··· Data shown ···

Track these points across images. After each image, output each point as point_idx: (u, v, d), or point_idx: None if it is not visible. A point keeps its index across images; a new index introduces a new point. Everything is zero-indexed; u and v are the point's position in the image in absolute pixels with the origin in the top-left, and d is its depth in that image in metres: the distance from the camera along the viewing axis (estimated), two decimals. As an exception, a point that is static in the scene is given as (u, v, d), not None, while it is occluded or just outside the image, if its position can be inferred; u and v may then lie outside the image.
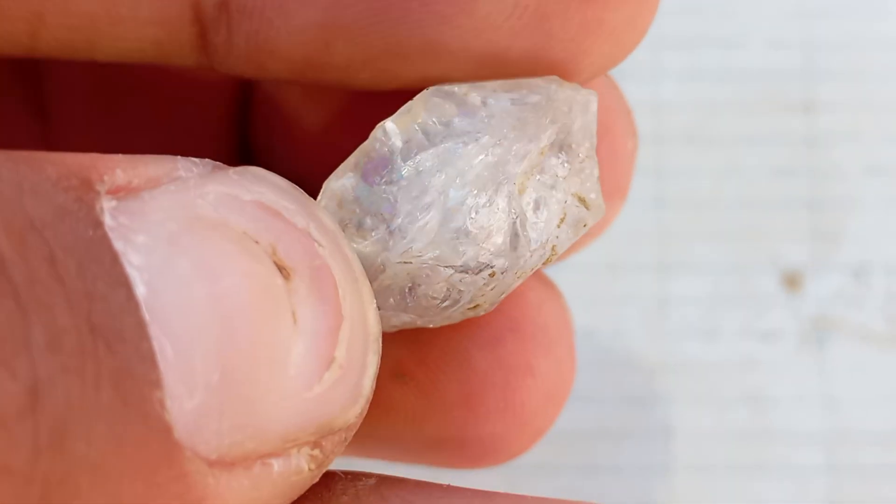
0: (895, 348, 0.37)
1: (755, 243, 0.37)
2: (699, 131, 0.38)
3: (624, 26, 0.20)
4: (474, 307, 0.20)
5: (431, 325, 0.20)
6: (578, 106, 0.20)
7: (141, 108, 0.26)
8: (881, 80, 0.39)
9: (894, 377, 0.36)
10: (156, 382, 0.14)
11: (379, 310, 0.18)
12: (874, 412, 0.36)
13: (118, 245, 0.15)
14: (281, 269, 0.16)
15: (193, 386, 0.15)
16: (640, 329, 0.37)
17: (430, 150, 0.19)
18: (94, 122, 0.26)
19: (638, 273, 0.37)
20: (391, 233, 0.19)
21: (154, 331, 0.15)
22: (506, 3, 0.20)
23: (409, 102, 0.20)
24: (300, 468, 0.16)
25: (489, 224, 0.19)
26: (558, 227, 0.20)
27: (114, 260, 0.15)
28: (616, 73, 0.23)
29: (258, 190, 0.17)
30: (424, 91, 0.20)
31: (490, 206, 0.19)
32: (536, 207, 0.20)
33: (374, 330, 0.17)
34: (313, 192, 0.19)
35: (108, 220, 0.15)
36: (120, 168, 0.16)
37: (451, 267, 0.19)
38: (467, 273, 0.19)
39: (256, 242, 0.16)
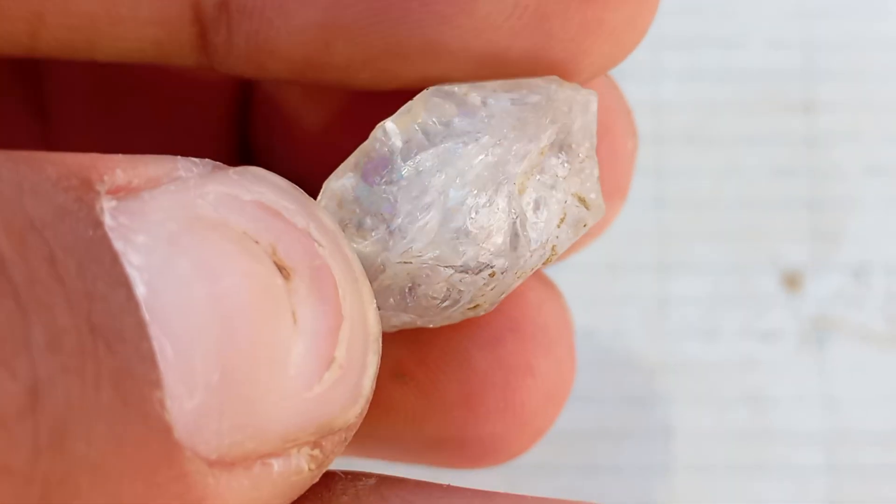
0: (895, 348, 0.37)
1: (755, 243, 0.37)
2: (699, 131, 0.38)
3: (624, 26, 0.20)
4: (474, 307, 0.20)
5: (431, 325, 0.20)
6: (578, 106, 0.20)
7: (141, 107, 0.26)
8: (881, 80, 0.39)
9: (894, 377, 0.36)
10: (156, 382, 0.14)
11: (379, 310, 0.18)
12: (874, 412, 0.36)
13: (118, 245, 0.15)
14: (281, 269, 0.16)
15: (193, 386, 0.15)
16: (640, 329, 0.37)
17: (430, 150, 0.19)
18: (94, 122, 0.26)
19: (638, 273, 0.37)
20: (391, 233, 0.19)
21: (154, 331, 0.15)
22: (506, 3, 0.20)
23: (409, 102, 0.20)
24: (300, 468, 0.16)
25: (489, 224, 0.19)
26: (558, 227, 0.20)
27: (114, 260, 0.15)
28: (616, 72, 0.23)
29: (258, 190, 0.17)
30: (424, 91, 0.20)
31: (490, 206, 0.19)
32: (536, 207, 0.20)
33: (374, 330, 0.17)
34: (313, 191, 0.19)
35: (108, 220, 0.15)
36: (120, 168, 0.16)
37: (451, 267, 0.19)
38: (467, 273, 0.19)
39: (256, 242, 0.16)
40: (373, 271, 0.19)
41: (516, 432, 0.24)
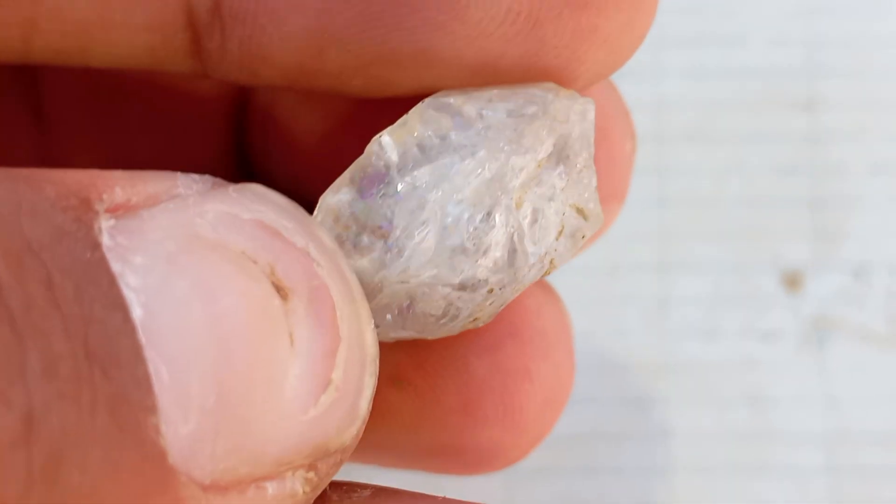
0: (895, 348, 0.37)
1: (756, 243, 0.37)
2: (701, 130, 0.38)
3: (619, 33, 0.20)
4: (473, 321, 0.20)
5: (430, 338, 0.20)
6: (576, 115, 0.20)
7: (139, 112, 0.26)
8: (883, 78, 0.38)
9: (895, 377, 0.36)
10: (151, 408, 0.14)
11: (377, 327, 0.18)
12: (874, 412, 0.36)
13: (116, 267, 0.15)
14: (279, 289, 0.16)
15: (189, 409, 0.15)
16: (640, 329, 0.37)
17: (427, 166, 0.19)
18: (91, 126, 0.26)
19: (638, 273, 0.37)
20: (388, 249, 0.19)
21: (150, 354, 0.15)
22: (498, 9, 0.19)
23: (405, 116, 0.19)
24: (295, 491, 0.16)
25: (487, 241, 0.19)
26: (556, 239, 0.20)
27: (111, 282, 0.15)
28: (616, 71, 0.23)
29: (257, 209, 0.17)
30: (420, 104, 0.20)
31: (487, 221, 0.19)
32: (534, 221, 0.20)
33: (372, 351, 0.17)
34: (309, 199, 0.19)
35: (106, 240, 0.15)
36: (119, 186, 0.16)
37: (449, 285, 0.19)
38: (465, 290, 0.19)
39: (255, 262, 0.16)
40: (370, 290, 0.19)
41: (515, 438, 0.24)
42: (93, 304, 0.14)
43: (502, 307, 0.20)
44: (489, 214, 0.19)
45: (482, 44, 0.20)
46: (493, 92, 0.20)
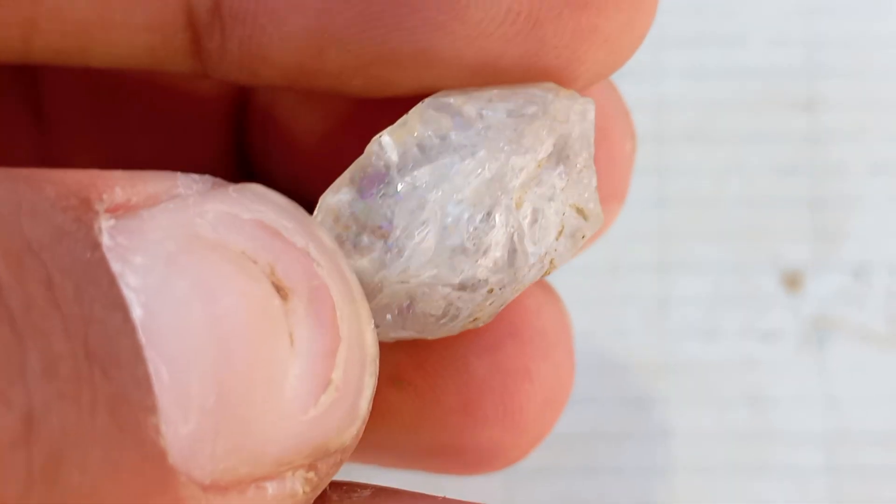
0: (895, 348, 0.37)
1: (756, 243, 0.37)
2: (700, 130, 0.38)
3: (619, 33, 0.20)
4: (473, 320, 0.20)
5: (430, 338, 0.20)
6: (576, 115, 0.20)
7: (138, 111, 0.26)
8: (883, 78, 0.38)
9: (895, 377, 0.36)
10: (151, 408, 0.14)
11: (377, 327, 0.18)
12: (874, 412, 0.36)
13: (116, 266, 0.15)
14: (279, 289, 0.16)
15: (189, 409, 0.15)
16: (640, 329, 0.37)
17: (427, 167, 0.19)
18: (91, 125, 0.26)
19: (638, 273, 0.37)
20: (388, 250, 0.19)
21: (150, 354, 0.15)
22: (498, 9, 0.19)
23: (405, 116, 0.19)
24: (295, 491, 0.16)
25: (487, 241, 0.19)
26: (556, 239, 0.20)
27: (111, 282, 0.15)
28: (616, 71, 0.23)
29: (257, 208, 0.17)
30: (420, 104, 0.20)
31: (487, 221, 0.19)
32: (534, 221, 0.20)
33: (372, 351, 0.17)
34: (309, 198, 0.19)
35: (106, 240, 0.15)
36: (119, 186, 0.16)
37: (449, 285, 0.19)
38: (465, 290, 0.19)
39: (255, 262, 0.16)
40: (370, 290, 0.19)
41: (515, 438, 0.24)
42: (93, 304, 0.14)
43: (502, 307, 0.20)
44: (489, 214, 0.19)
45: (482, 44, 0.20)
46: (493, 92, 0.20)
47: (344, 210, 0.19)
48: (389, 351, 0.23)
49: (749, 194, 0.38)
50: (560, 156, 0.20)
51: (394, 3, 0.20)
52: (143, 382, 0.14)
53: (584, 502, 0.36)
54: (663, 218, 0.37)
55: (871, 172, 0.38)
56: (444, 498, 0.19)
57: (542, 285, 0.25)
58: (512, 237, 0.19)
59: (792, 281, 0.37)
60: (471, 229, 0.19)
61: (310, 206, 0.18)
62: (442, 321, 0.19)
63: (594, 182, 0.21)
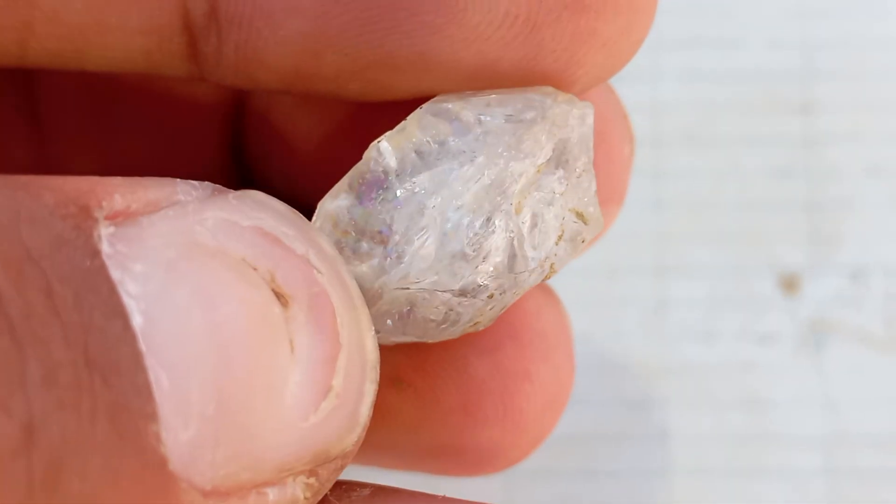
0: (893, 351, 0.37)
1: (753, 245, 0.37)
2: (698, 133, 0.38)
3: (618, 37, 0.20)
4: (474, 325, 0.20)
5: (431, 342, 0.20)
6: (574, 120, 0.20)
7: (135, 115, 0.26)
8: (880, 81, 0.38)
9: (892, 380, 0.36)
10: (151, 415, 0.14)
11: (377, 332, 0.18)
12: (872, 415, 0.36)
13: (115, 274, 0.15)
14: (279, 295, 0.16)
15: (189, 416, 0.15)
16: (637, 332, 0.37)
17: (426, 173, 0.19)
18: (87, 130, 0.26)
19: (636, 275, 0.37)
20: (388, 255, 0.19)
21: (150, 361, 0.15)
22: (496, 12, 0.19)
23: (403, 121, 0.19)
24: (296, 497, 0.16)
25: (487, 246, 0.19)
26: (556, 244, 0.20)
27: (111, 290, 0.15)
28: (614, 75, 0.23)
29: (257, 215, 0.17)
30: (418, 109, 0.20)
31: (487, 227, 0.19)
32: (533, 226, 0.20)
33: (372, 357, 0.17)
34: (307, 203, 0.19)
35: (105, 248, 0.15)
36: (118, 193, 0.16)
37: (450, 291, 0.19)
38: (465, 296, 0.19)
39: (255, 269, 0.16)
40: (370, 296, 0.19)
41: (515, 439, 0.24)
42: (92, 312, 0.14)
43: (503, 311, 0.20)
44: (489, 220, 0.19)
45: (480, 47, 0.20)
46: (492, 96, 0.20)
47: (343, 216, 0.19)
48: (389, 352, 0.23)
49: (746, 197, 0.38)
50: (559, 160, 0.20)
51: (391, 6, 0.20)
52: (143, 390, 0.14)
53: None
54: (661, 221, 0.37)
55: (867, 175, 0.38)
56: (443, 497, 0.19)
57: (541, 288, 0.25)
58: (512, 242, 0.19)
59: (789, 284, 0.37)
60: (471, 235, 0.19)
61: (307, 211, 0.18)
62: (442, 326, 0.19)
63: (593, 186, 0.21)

···
··· Data shown ···

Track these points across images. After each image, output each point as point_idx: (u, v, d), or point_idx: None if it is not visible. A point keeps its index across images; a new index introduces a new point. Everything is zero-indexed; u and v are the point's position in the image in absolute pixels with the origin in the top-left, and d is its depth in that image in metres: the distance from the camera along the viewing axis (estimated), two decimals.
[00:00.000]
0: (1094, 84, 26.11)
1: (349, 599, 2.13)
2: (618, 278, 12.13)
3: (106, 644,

···

> **What to do**
The lines to copy exactly start with the line above that has "outside the image." and go on through the line that has "34: (313, 192, 0.19)"; please include both, add nothing else, and omit the pictures.

> **Exercise result**
Track these points across images. After each image, output each point as point_idx: (u, v, d), or point_idx: None if it is not visible. A point keeps its index across images; a new index introduces a new point. Everything is zero-indexed; u and v are the point's position in the image in absolute pixels with the origin in the top-left, and d is its depth in that image in metres: the distance from the camera along the viewing axis (estimated), two decimals. As an exception, a point that is static in the scene is given as (u, v, d), not None, while it is occluded or just outside the image, if its position can be inferred; u and v may then lie outside the image.
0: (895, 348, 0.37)
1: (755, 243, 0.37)
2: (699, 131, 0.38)
3: (624, 26, 0.20)
4: (474, 307, 0.20)
5: (431, 325, 0.20)
6: (578, 106, 0.20)
7: (141, 108, 0.26)
8: (881, 80, 0.39)
9: (894, 377, 0.36)
10: (156, 382, 0.14)
11: (379, 310, 0.18)
12: (874, 412, 0.36)
13: (118, 245, 0.15)
14: (281, 269, 0.16)
15: (193, 386, 0.15)
16: (640, 329, 0.37)
17: (430, 150, 0.19)
18: (94, 122, 0.26)
19: (638, 273, 0.37)
20: (391, 233, 0.19)
21: (154, 331, 0.15)
22: (506, 3, 0.20)
23: (409, 102, 0.20)
24: (300, 468, 0.16)
25: (489, 224, 0.19)
26: (558, 227, 0.20)
27: (114, 260, 0.15)
28: (616, 73, 0.23)
29: (258, 190, 0.17)
30: (424, 91, 0.20)
31: (490, 206, 0.19)
32: (536, 207, 0.20)
33: (374, 330, 0.17)
34: (313, 192, 0.19)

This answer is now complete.